The plaintiff sought under an alleged oral contract of indemnity to recover damages for losses incurred in the purchase of stock under a stock purchase agreement between him and the defendants' decedent. Since, however, he failed to establish the existence of the alleged contract of indemnity, the trial court was correct in rendering judgment for the defendants. To secure an addition to a finding an appellant must point to some part of the appendices, the pleadings, or an exhibit, which discloses that the appellee admitted that the fact sought to be added was true or that its truth was conceded to be undisputed. That the testimony concerning it was not directly contradicted does not make it undisputed and thus does not require the trial court, which is at liberty to discredit any witnesses, to add it to its finding.
Argued April 9, 1970
Decided May 6, 1970
Action to recover damages for losses incurred under a stock purchase agreement with the defendants' decedent, brought to the Superior Court in Hartford County and tried to the court, Radin, J.; judgment for the defendants and appeal by the plaintiff. No error.
Harry L. Nair, for the appellant (plaintiff).
Alfred V. Covello, with whom, on the brief, were Thomas F. Parker and J. Harold Williams, for the appellees (defendants).
The plaintiff brought this action on an alleged oral contract of indemnity to recover damages for losses incurred by him in the purchase of stock under a stock purchase agreement between him and the decedent, Frederick M. Taylor. The plaintiff alleged that on or about August 1, 1952, Taylor, president and controlling stockholder, approached him with the proposal that he purchase stock of Taylor and Greenough, Inc., a Connecticut corporation, and that he, Taylor, would personally guarantee his investment and that in purchasing the stock he would suffer no loss. Later the stock became worthless, and the plaintiff sought to recover from the decedent's estate. The trial court found the issues for the defendants, and the plaintiff has appealed to this court from the judgment rendered.
It was, of course, the burden of the plaintiff to prove the existence of the alleged contract of indemnity which he claimed the decedent breached. The trial court refused to find that such an agreement existed but instead found that the only contract entered into by the parties was embodied in a document which made no mention of an indemnity agreement. The plaintiff assigns error in the refusal of the court to find certain facts, notably, among them, the existence of the contract of indemnity.

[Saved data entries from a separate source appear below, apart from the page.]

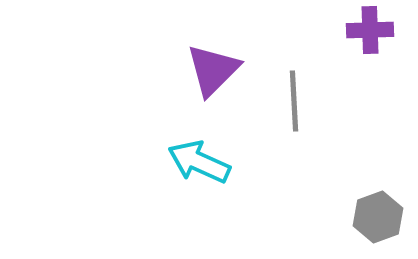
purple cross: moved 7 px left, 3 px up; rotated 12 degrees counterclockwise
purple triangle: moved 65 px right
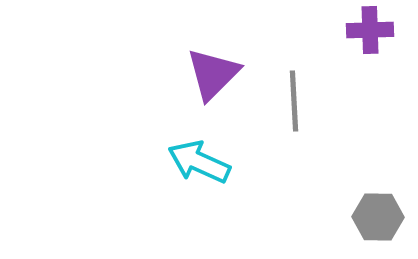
purple triangle: moved 4 px down
gray hexagon: rotated 21 degrees clockwise
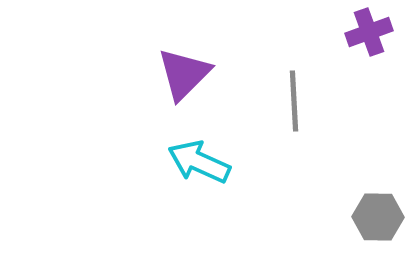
purple cross: moved 1 px left, 2 px down; rotated 18 degrees counterclockwise
purple triangle: moved 29 px left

To secure an addition to the finding, an appellant must point to some part of the appendix, the pleadings, or an exhibit properly before us which discloses that the appellee admitted that the fact in question was true or that its truth was conceded to be undisputed. Practice Book 628 (a); Martin v. Kavanewsky, 157 Conn. 514, 515, 255 A.2d 619; Maltbie, Conn. App. Proc. 158. The plaintiff testified to the existence of an oral agreement to indemnify. The other party to that alleged agreement was the decedent, Frederick M. Taylor, who had died on November 1, 1966, and whose testimony was, of course, unavailable to contradict the plaintiff, who was sued by writ dated July 6, 1967. "`Absence of direct contradiction by the mouth of a witness does not make a fact undisputed within the meaning of the rule. . . . The trial court is at liberty to discredit any witness . . . if it deems that it has cause to do so. It is one of the important functions of a trier to determine the relative credit to be given to oral evidence.'" Eastern Sportswear Co. v. S. Augstein Co., 141 Conn. 420, 422, 106 A.2d 476 (quoting from Allis v. Hall, 76 Conn. 322, 340, 56 A. 637); Greco v. Morcaldi, 145 Conn. 685, 687, 146 A.2d 589. Although the plaintiff has been unable to point to any finding of fact tending to support the existence of a contract of indemnity, he makes the claim that the court in its conclusions recognized the existence of such a contract. The court concluded that "[t]he understanding which was entered into between the parties was nothing more than an offer by the decedent to indemnify the plaintiff for any loss the plaintiff might suffer in the purchase of the stock." For one thing, this conclusion, to the extent that it would indicate the existence of an indemnity agreement, cannot be supported by the basic facts and therefore must fall. French v. Oberreuter, 157 Conn. 181, 193, 251 A.2d 67. Furthermore, the conclusion expressly states that the understanding was nothing more than an offer, which is perfectly consistent with the court's further conclusion that no enforceable agreement other than the stock purchase agreement actually received in evidence existed between the plaintiff and the decedent. Certainly these conclusions fall far short of establishing the existence of a contract of indemnity which the plaintiff was required to prove.
Because the plaintiff has been unable to establish the existence of a contract of indemnity, the trial court was correct in rendering judgment for the defendants.